VATICAN CITY (CNS) – Pope Francis asked Catholic dioceses around the world to set up a permanent memorial of the Year of Mercy by establishing a hospital, home for the aged or school in an under-served area.

Celebrating Divine Mercy Sunday with an evening prayer vigil April 2 and a morning Mass April 3, the pope said the idea came to him during a meeting with a charitable organization and he decided to mention it at the vigil with participants of the European gathering of the World Apostolic Congress of Mercy and followers of the Divine Mercy devotion.

“As a reminder, a ‘monument’ let’s say, to this Year of Mercy, how beautiful it would be if in every diocese there were a structural work of mercy: a hospital, a home for the aged or abandoned children, a school where there isn’t one, a home for recovering drug addicts – so many things could be done,” the pope said.

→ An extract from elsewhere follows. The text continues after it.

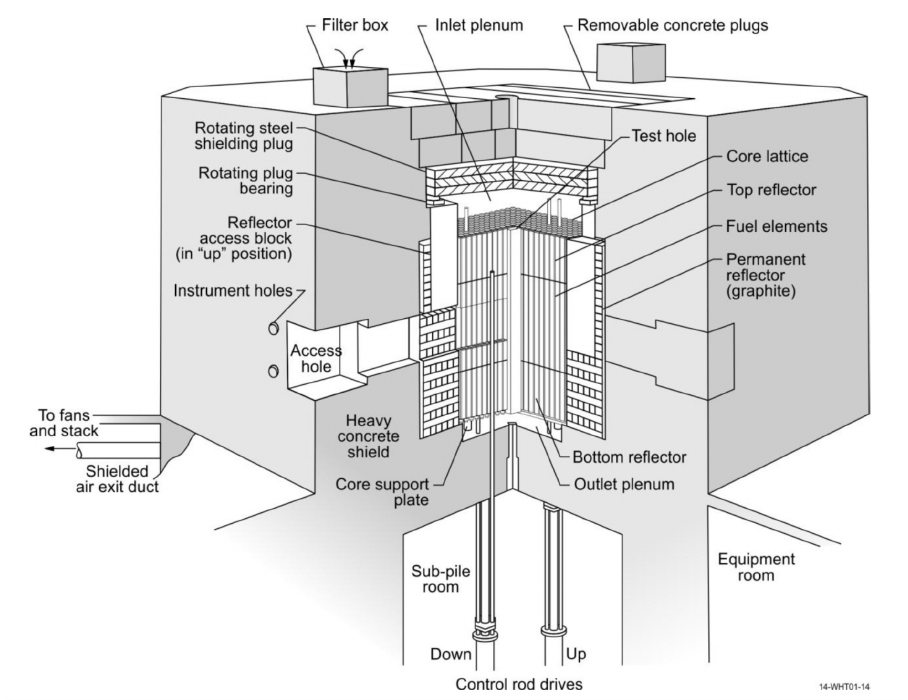
Figure 2. Cutaway illustration of the TREAT core, reflectors and biological shielding, showing the numerous penetrations into the core interior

“Let’s think about it and speak with the bishops,” the pope told thousands of people gathered in St. Peter’s Square to pray the Divine Mercy chaplet of St. Faustina Kowalska, and also to remember St. John Paul II, who promoted the devotion and died April 2, 2005.

Reciting the “Regina Coeli” prayer at the end of Mass the next day, Pope Francis said the Divine Mercy Sunday celebration was “like the heart of the Year of Mercy,” and he announced that Catholic parishes throughout Europe would be asked to take up a special collection April 24 as a sign of closeness and solidarity with people suffering because of the war in Eastern Ukraine.

The war has caused thousands of deaths and forced more than 1 million people to flee their homes, he said. Pope Francis prayed that the collection, a sign of solidarity and closeness, “could help, without further delay, promote peace and respect for the law in that harshly tried land.”

The more one receives mercy, Pope Francis said at the vigil April 2, “the more we are called to share it with others; it cannot be kept hidden or kept only for ourselves.”

God’s mercy should drive people to love others, “recognizing the face of Jesus Christ above all in those who are most distant, weak, alone, confused and marginalized,” he said.

“It pains the heart” when people talk about refugees and say, “Let’s throw them out,” or speak about the poor and say, “Let them sleep on the street,” the pope said. “Is this of Jesus?”